Our city’s small airport recently added direct flights to two vacation hotspots in Florida. It’s a big deal here in Springfield, being able to fly straight to Orlando or Tampa in a couple of hours. How perfect, I thought as I booked the flight that would take me to a work conference.
What I hadn’t counted on was the anxiety that would set in a few weeks before I was to take off on this relatively untested airline. “Never heard of them,” people said when I reported the well-priced fare I’d found. Always a nervous flyer, I prayed off and on for a few weeks before I left. But on the plane, with every bump or ding of the seatbelt sign my silent prayers took on a more frenzied pace.
Until this started echoing in my mind: actively trust Me. I tried it out, praying “I will actively trust You,” every time turbulence shook the plane.
It worked, mostly. Over the course of two hours, I tried to train my brain to actively trust God, even as I sat silently in my seat. I prayed, “You are in charge of my life.” I remembered the refrain from a gospel song: “My life is in your hands.” Literally, I thought.
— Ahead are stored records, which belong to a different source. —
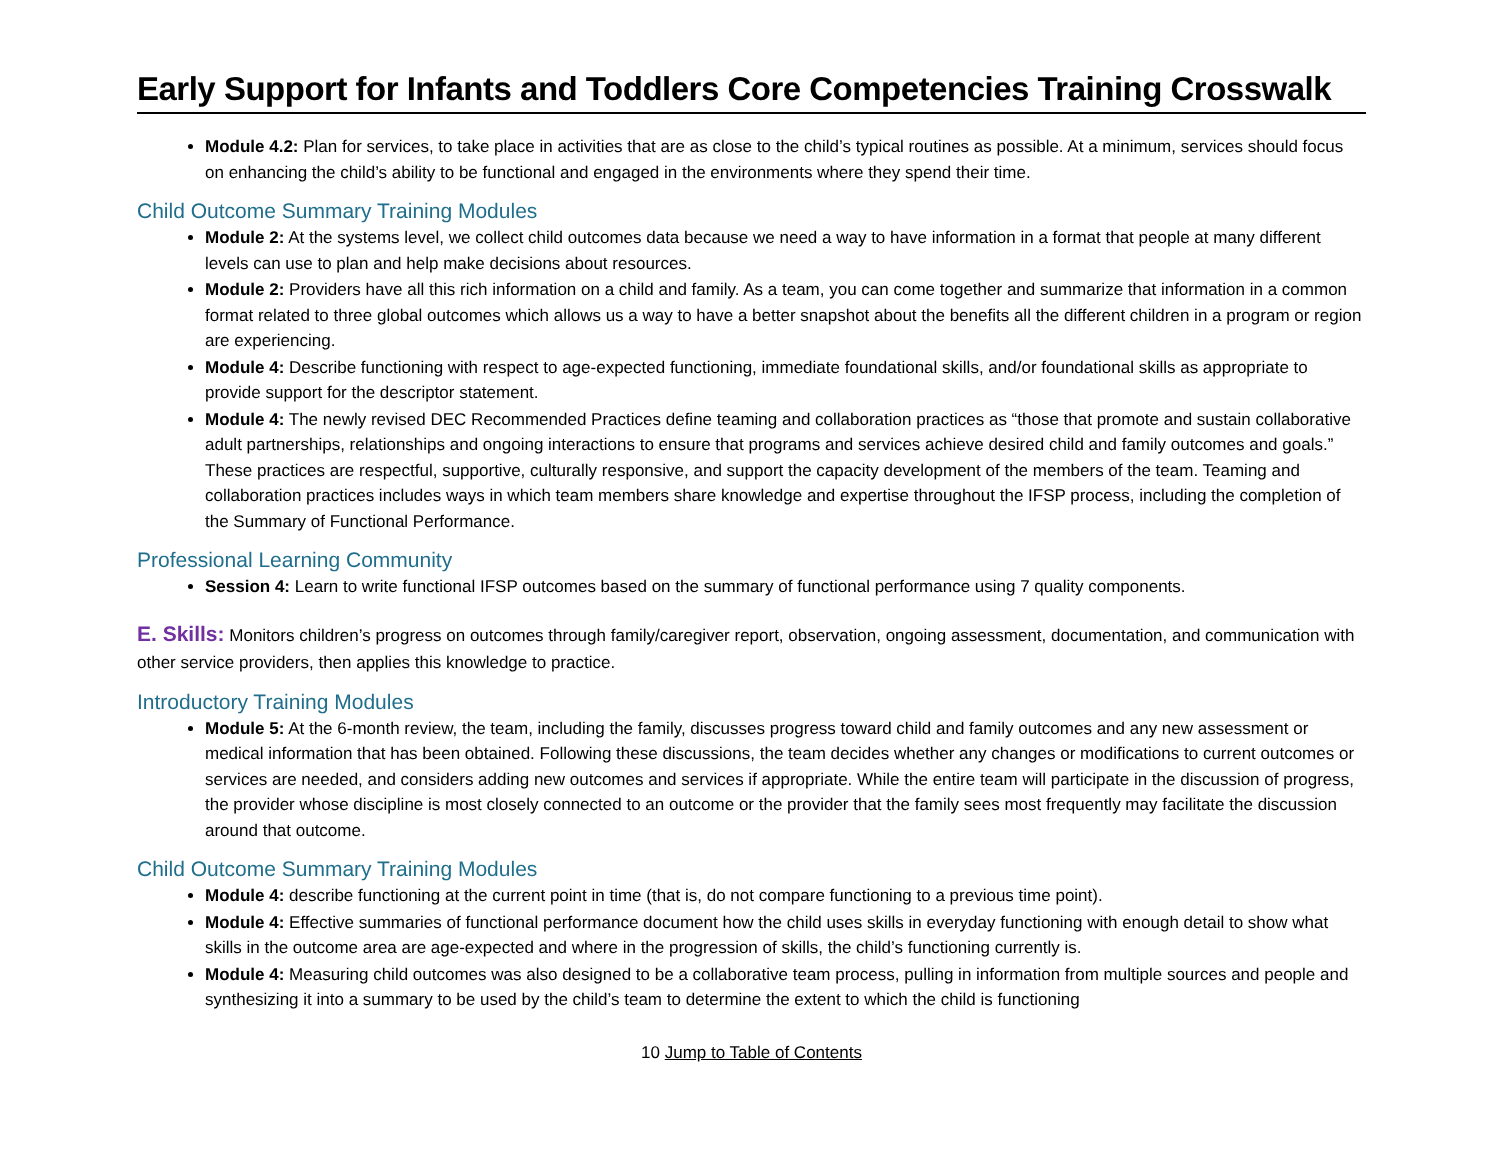Early Support for Infants and Toddlers Core Competencies Training Crosswalk
Module 4.2: Plan for services, to take place in activities that are as close to the child’s typical routines as possible. At a minimum, services should focus on enhancing the child’s ability to be functional and engaged in the environments where they spend their time.
Child Outcome Summary Training Modules
Module 2: At the systems level, we collect child outcomes data because we need a way to have information in a format that people at many different levels can use to plan and help make decisions about resources.
Module 2: Providers have all this rich information on a child and family. As a team, you can come together and summarize that information in a common format related to three global outcomes which allows us a way to have a better snapshot about the benefits all the different children in a program or region are experiencing.
Module 4: Describe functioning with respect to age-expected functioning, immediate foundational skills, and/or foundational skills as appropriate to provide support for the descriptor statement.
Module 4: The newly revised DEC Recommended Practices define teaming and collaboration practices as “those that promote and sustain collaborative adult partnerships, relationships and ongoing interactions to ensure that programs and services achieve desired child and family outcomes and goals.” These practices are respectful, supportive, culturally responsive, and support the capacity development of the members of the team. Teaming and collaboration practices includes ways in which team members share knowledge and expertise throughout the IFSP process, including the completion of the Summary of Functional Performance.
Professional Learning Community
Session 4: Learn to write functional IFSP outcomes based on the summary of functional performance using 7 quality components.
E. Skills: Monitors children’s progress on outcomes through family/caregiver report, observation, ongoing assessment, documentation, and communication with other service providers, then applies this knowledge to practice.
Introductory Training Modules
Module 5: At the 6-month review, the team, including the family, discusses progress toward child and family outcomes and any new assessment or medical information that has been obtained. Following these discussions, the team decides whether any changes or modifications to current outcomes or services are needed, and considers adding new outcomes and services if appropriate. While the entire team will participate in the discussion of progress, the provider whose discipline is most closely connected to an outcome or the provider that the family sees most frequently may facilitate the discussion around that outcome.
Child Outcome Summary Training Modules
Module 4: describe functioning at the current point in time (that is, do not compare functioning to a previous time point).
Module 4: Effective summaries of functional performance document how the child uses skills in everyday functioning with enough detail to show what skills in the outcome area are age-expected and where in the progression of skills, the child’s functioning currently is.
Module 4: Measuring child outcomes was also designed to be a collaborative team process, pulling in information from multiple sources and people and synthesizing it into a summary to be used by the child’s team to determine the extent to which the child is functioning
10 Jump to Table of Contents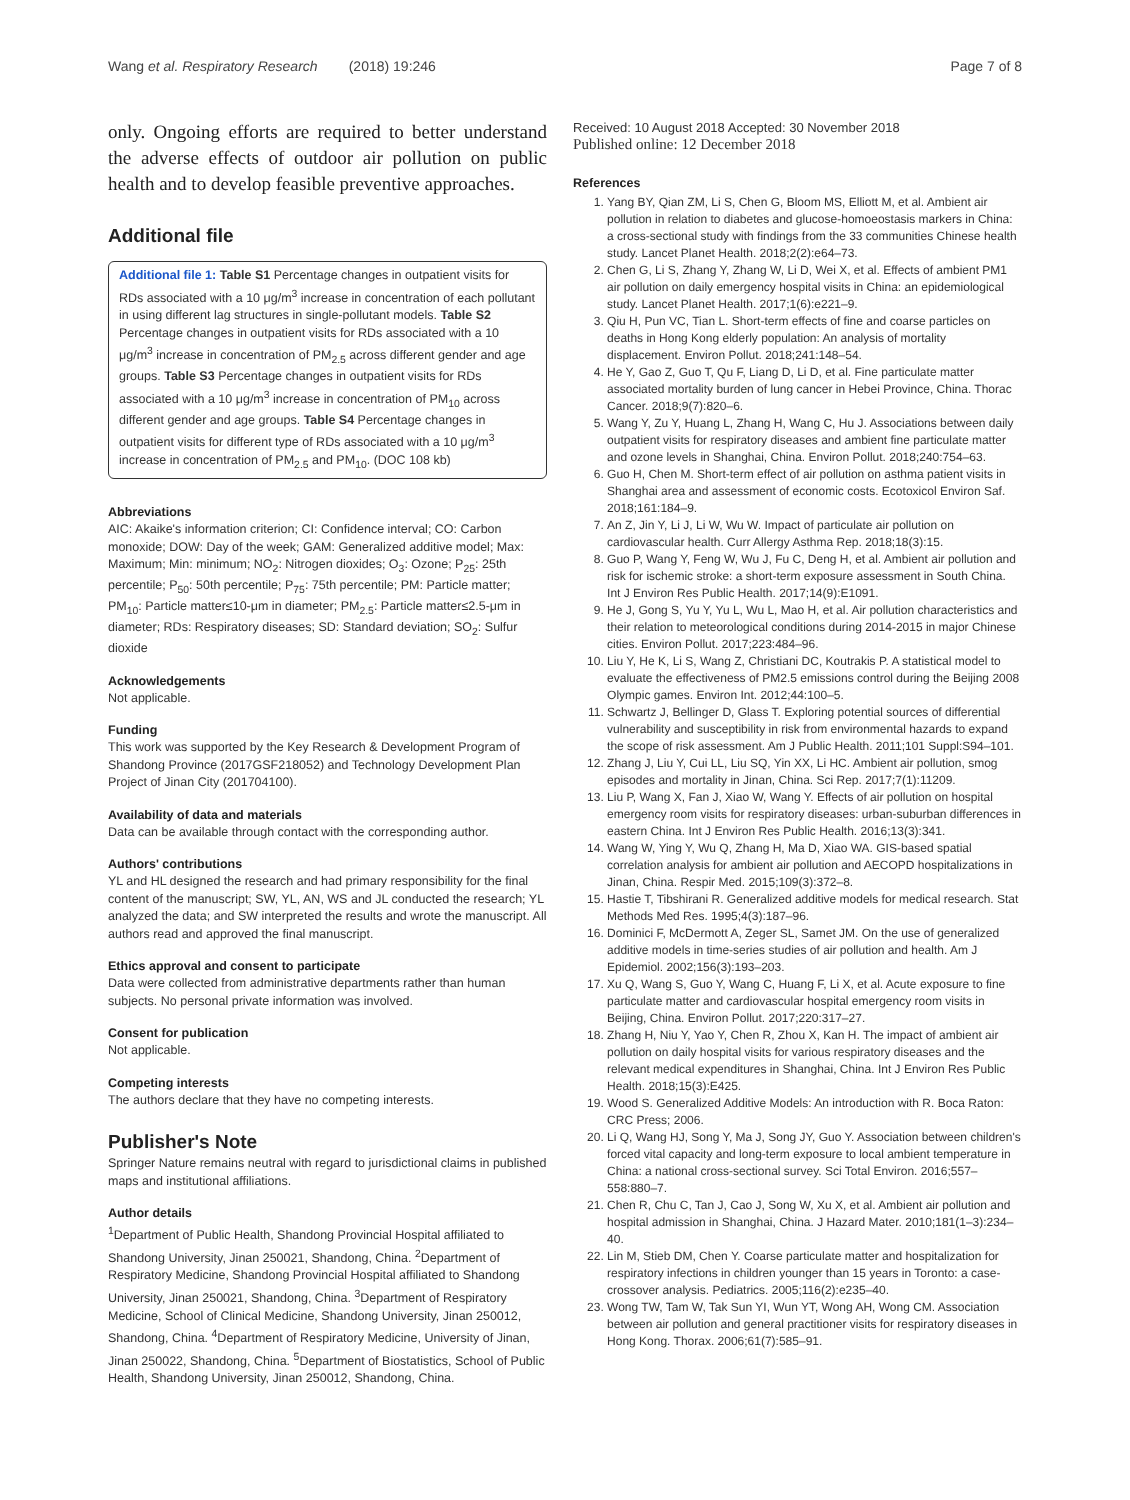Wang et al. Respiratory Research (2018) 19:246 Page 7 of 8
only. Ongoing efforts are required to better understand the adverse effects of outdoor air pollution on public health and to develop feasible preventive approaches.
Additional file
Additional file 1: Table S1 Percentage changes in outpatient visits for RDs associated with a 10 μg/m<sup>3</sup> increase in concentration of each pollutant in using different lag structures in single-pollutant models. Table S2 Percentage changes in outpatient visits for RDs associated with a 10 μg/m<sup>3</sup> increase in concentration of PM<sub>2.5</sub> across different gender and age groups. Table S3 Percentage changes in outpatient visits for RDs associated with a 10 μg/m<sup>3</sup> increase in concentration of PM<sub>10</sub> across different gender and age groups. Table S4 Percentage changes in outpatient visits for different type of RDs associated with a 10 μg/m<sup>3</sup> increase in concentration of PM<sub>2.5</sub> and PM<sub>10</sub>. (DOC 108 kb)
Abbreviations
AIC: Akaike's information criterion; CI: Confidence interval; CO: Carbon monoxide; DOW: Day of the week; GAM: Generalized additive model; Max: Maximum; Min: minimum; NO<sub>2</sub>: Nitrogen dioxides; O<sub>3</sub>: Ozone; P<sub>25</sub>: 25th percentile; P<sub>50</sub>: 50th percentile; P<sub>75</sub>: 75th percentile; PM: Particle matter; PM<sub>10</sub>: Particle matter≤10-μm in diameter; PM<sub>2.5</sub>: Particle matter≤2.5-μm in diameter; RDs: Respiratory diseases; SD: Standard deviation; SO<sub>2</sub>: Sulfur dioxide
Acknowledgements
Not applicable.
Funding
This work was supported by the Key Research & Development Program of Shandong Province (2017GSF218052) and Technology Development Plan Project of Jinan City (201704100).
Availability of data and materials
Data can be available through contact with the corresponding author.
Authors' contributions
YL and HL designed the research and had primary responsibility for the final content of the manuscript; SW, YL, AN, WS and JL conducted the research; YL analyzed the data; and SW interpreted the results and wrote the manuscript. All authors read and approved the final manuscript.
Ethics approval and consent to participate
Data were collected from administrative departments rather than human subjects. No personal private information was involved.
Consent for publication
Not applicable.
Competing interests
The authors declare that they have no competing interests.
Publisher's Note
Springer Nature remains neutral with regard to jurisdictional claims in published maps and institutional affiliations.
Author details
<sup>1</sup> Department of Public Health, Shandong Provincial Hospital affiliated to Shandong University, Jinan 250021, Shandong, China. <sup>2</sup>Department of Respiratory Medicine, Shandong Provincial Hospital affiliated to Shandong University, Jinan 250021, Shandong, China. <sup>3</sup>Department of Respiratory Medicine, School of Clinical Medicine, Shandong University, Jinan 250012, Shandong, China. <sup>4</sup>Department of Respiratory Medicine, University of Jinan, Jinan 250022, Shandong, China. <sup>5</sup>Department of Biostatistics, School of Public Health, Shandong University, Jinan 250012, Shandong, China.
Received: 10 August 2018 Accepted: 30 November 2018
Published online: 12 December 2018
References
1. Yang BY, Qian ZM, Li S, Chen G, Bloom MS, Elliott M, et al. Ambient air pollution in relation to diabetes and glucose-homoeostasis markers in China: a cross-sectional study with findings from the 33 communities Chinese health study. Lancet Planet Health. 2018;2(2):e64–73.
2. Chen G, Li S, Zhang Y, Zhang W, Li D, Wei X, et al. Effects of ambient PM1 air pollution on daily emergency hospital visits in China: an epidemiological study. Lancet Planet Health. 2017;1(6):e221–9.
3. Qiu H, Pun VC, Tian L. Short-term effects of fine and coarse particles on deaths in Hong Kong elderly population: An analysis of mortality displacement. Environ Pollut. 2018;241:148–54.
4. He Y, Gao Z, Guo T, Qu F, Liang D, Li D, et al. Fine particulate matter associated mortality burden of lung cancer in Hebei Province, China. Thorac Cancer. 2018;9(7):820–6.
5. Wang Y, Zu Y, Huang L, Zhang H, Wang C, Hu J. Associations between daily outpatient visits for respiratory diseases and ambient fine particulate matter and ozone levels in Shanghai, China. Environ Pollut. 2018;240:754–63.
6. Guo H, Chen M. Short-term effect of air pollution on asthma patient visits in Shanghai area and assessment of economic costs. Ecotoxicol Environ Saf. 2018;161:184–9.
7. An Z, Jin Y, Li J, Li W, Wu W. Impact of particulate air pollution on cardiovascular health. Curr Allergy Asthma Rep. 2018;18(3):15.
8. Guo P, Wang Y, Feng W, Wu J, Fu C, Deng H, et al. Ambient air pollution and risk for ischemic stroke: a short-term exposure assessment in South China. Int J Environ Res Public Health. 2017;14(9):E1091.
9. He J, Gong S, Yu Y, Yu L, Wu L, Mao H, et al. Air pollution characteristics and their relation to meteorological conditions during 2014-2015 in major Chinese cities. Environ Pollut. 2017;223:484–96.
10. Liu Y, He K, Li S, Wang Z, Christiani DC, Koutrakis P. A statistical model to evaluate the effectiveness of PM2.5 emissions control during the Beijing 2008 Olympic games. Environ Int. 2012;44:100–5.
11. Schwartz J, Bellinger D, Glass T. Exploring potential sources of differential vulnerability and susceptibility in risk from environmental hazards to expand the scope of risk assessment. Am J Public Health. 2011;101 Suppl:S94–101.
12. Zhang J, Liu Y, Cui LL, Liu SQ, Yin XX, Li HC. Ambient air pollution, smog episodes and mortality in Jinan, China. Sci Rep. 2017;7(1):11209.
13. Liu P, Wang X, Fan J, Xiao W, Wang Y. Effects of air pollution on hospital emergency room visits for respiratory diseases: urban-suburban differences in eastern China. Int J Environ Res Public Health. 2016;13(3):341.
14. Wang W, Ying Y, Wu Q, Zhang H, Ma D, Xiao WA. GIS-based spatial correlation analysis for ambient air pollution and AECOPD hospitalizations in Jinan, China. Respir Med. 2015;109(3):372–8.
15. Hastie T, Tibshirani R. Generalized additive models for medical research. Stat Methods Med Res. 1995;4(3):187–96.
16. Dominici F, McDermott A, Zeger SL, Samet JM. On the use of generalized additive models in time-series studies of air pollution and health. Am J Epidemiol. 2002;156(3):193–203.
17. Xu Q, Wang S, Guo Y, Wang C, Huang F, Li X, et al. Acute exposure to fine particulate matter and cardiovascular hospital emergency room visits in Beijing, China. Environ Pollut. 2017;220:317–27.
18. Zhang H, Niu Y, Yao Y, Chen R, Zhou X, Kan H. The impact of ambient air pollution on daily hospital visits for various respiratory diseases and the relevant medical expenditures in Shanghai, China. Int J Environ Res Public Health. 2018;15(3):E425.
19. Wood S. Generalized Additive Models: An introduction with R. Boca Raton: CRC Press; 2006.
20. Li Q, Wang HJ, Song Y, Ma J, Song JY, Guo Y. Association between children's forced vital capacity and long-term exposure to local ambient temperature in China: a national cross-sectional survey. Sci Total Environ. 2016;557–558:880–7.
21. Chen R, Chu C, Tan J, Cao J, Song W, Xu X, et al. Ambient air pollution and hospital admission in Shanghai, China. J Hazard Mater. 2010;181(1–3):234–40.
22. Lin M, Stieb DM, Chen Y. Coarse particulate matter and hospitalization for respiratory infections in children younger than 15 years in Toronto: a case-crossover analysis. Pediatrics. 2005;116(2):e235–40.
23. Wong TW, Tam W, Tak Sun YI, Wun YT, Wong AH, Wong CM. Association between air pollution and general practitioner visits for respiratory diseases in Hong Kong. Thorax. 2006;61(7):585–91.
The small step of active trust was one I had to remind myself to take dozens of times during that single flight. The disciplining of my mind to remember God’s authority over my life was hard work, even though it didn’t look like I was doing anything other than sitting still.
More than willpower
Back on the ground a few weeks later, a small group I’m in started a study of “Celebration of Discipline” by Richard Foster. His approach to spiritual disciplines is that they aren’t a matter of willpower. Rather, God uses the disciplines to bring our hearts more in line with his. They are small, consistent steps toward a deeper love of him.
I had to take the small step of active trust on my return flight as Springfield was fogged in. “Don’t be alarmed if we experience a ‘missed approach’ due to low visibility,” the pilot said. That would have put me in the aisle four days earlier, but I remembered the peace God had brought when I focused on actively trusting him.
Our plane broke through the clouds just seconds before touching down smoothly on the runway. And that comforting refrain echoed again: “My life is in your hands.”